The Court of Appeal confirmed that “. . . the court has the discretion to award corporate stock in a closely held company where justified by economic circumstances. . . . Here, the court was apparently impressed with the testimony of [the husband and his business partner] that the principal clients of the business might dislike a change in the stock ownership, and possibly transfer their business elsewhere, and that [the partner] was sincere in his statement that he would close the business if [the wife] was a minority stockholder. Threat or not, [the partner], as a 50 percent stockholder, could legally dissolve [the company], and the trial judge obviously did not want to take a chance that this valuable asset might be dissipated. . . . we cannot say that [the court] abused its discretion . . . as a matter of law.”

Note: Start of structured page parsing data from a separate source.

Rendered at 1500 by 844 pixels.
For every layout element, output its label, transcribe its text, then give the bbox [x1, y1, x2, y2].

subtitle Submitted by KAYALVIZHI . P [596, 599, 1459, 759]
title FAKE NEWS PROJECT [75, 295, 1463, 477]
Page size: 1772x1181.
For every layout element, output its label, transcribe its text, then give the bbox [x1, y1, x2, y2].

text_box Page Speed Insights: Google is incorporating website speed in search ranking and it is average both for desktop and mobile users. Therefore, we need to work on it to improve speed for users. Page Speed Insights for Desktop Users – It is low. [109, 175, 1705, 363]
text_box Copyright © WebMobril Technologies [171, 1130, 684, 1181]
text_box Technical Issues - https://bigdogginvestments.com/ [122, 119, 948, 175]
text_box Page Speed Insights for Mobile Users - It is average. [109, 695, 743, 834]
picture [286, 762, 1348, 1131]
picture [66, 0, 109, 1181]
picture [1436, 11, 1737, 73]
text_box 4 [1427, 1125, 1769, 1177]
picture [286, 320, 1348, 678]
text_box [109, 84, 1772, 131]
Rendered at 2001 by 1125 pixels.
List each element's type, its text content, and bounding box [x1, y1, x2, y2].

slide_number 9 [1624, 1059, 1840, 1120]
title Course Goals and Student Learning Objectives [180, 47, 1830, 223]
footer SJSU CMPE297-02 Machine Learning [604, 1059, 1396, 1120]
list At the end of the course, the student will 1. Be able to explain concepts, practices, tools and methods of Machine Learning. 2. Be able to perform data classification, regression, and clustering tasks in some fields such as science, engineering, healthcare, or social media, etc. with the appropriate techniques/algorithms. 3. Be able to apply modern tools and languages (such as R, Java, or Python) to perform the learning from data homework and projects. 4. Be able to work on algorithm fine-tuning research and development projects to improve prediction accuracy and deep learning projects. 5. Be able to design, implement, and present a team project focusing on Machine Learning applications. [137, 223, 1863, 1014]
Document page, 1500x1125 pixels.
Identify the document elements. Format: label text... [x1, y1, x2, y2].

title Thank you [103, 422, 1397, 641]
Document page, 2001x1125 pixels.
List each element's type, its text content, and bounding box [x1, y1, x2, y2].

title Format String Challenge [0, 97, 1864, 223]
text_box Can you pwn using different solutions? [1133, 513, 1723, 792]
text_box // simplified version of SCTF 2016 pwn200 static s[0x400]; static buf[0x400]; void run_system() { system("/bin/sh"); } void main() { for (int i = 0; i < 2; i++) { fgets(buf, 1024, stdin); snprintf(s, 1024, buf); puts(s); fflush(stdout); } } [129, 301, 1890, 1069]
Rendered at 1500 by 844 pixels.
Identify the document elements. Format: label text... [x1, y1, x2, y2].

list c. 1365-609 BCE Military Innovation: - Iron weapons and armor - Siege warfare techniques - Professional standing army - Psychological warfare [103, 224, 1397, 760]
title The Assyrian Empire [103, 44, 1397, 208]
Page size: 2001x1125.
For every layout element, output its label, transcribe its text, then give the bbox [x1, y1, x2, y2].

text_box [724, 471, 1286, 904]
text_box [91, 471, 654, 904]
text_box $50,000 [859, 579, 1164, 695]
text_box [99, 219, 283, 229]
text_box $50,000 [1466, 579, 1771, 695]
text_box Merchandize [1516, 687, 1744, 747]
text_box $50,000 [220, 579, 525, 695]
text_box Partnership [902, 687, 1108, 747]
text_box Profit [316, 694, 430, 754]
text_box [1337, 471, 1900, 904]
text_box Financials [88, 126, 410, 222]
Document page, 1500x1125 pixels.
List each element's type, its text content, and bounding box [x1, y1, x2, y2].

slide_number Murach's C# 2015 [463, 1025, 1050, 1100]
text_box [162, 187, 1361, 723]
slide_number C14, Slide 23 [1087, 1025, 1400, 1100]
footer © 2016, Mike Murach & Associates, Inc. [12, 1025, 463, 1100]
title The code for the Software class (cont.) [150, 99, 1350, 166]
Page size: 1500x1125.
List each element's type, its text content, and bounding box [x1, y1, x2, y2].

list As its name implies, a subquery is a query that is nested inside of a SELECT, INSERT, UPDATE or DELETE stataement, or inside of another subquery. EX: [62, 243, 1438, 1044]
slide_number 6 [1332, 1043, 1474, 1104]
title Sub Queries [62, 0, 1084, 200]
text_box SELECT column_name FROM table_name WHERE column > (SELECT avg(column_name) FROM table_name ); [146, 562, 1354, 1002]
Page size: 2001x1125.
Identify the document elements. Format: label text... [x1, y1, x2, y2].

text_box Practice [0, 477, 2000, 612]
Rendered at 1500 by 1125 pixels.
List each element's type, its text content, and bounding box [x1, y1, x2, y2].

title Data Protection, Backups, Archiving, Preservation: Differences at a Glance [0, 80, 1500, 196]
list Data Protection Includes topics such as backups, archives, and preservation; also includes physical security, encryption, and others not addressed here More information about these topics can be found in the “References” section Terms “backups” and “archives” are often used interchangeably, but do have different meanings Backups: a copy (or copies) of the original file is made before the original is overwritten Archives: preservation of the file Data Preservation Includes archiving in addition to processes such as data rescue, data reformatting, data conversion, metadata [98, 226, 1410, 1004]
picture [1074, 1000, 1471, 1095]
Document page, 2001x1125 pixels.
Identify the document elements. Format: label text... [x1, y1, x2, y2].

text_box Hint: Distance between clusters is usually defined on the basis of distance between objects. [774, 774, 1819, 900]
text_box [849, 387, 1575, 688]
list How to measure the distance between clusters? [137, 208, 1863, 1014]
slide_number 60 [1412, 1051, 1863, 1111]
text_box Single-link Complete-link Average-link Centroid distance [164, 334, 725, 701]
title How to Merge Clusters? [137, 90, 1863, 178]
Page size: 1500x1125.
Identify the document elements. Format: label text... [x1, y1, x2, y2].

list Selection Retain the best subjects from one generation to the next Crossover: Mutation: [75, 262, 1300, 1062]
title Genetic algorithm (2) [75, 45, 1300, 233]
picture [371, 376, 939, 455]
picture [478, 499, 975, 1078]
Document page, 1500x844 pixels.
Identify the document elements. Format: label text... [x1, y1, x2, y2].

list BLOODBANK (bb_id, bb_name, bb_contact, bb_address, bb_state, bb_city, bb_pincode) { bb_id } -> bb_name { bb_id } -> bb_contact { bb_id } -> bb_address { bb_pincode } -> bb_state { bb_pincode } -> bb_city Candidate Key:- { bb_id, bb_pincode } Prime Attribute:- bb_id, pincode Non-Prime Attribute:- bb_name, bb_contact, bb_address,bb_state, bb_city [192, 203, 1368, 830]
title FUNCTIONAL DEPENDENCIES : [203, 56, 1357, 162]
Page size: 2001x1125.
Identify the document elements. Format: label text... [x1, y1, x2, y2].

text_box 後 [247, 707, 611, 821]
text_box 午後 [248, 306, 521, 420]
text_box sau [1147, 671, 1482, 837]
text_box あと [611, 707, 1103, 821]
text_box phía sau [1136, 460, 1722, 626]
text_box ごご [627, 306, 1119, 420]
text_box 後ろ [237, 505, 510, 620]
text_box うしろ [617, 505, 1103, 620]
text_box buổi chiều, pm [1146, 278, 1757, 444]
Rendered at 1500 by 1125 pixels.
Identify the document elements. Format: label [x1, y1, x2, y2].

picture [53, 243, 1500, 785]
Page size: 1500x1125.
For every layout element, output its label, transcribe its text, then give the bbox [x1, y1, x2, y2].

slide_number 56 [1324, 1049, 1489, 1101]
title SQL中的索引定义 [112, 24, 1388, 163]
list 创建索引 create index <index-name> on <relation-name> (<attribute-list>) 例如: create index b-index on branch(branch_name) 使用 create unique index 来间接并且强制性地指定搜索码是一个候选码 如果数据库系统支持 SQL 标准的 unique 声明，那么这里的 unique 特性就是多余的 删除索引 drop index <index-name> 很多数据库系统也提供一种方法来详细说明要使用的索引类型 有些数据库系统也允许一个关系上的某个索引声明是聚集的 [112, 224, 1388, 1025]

The next year, the California Supreme Court, in In re Marriage of Connolly, expressly limited Brigden to its “unique facts.” (In re Marriage of Connolly (1979) 23 Cal.3d 590, 602.)
It reasoned as follows: “. . . [Section 2550] was intended to, and does, vest in the court considerable discretion in the division of community property in order to assure that an equitable settlement is reached. In particular cases, strict “in kind” divisions . . . may cause, rather than avoid, financial inequalities. A spouse with a high income may be able to afford to retain high-risk assets while an unemployed spouse wholly dependent upon spousal support may not. By dividing “in kind” high-risk assets such as the . . . stock, a court may, for purposes of fairness, divide the risk of loss disproportionately. The exercise of a trial court’s sound discretion is best preserved by maintaining a maximum degree of allowable flexibility.” (Emphasis added.)
A few years ago I represented the husband in a case where he argued that the wife should have been granted an in-kind division of the stock in a closely-held corporation where he was a 20 percent shareholder. In that case, the Court rejected his argument as it would have required the wife, who had primary custody of the parties’ three minor children, to then sell the former family residence, causing more family disruption. On the other hand, my client argued that, without the in-kind division and the sale of the former family residence, he would be relegated to “second class parent” status, lacking the means to purchase a comparable residence for the children or otherwise maintain a lifestyle equivalent to the wife’s. The Family Court could have gone either way in exercising its discretion, and it would still have been upheld on appeal.
Thus, the fight over in-kind divisions turns on whether ‘economic circumstances,’ as established by the facts in each case, are sufficient to justify another type of award.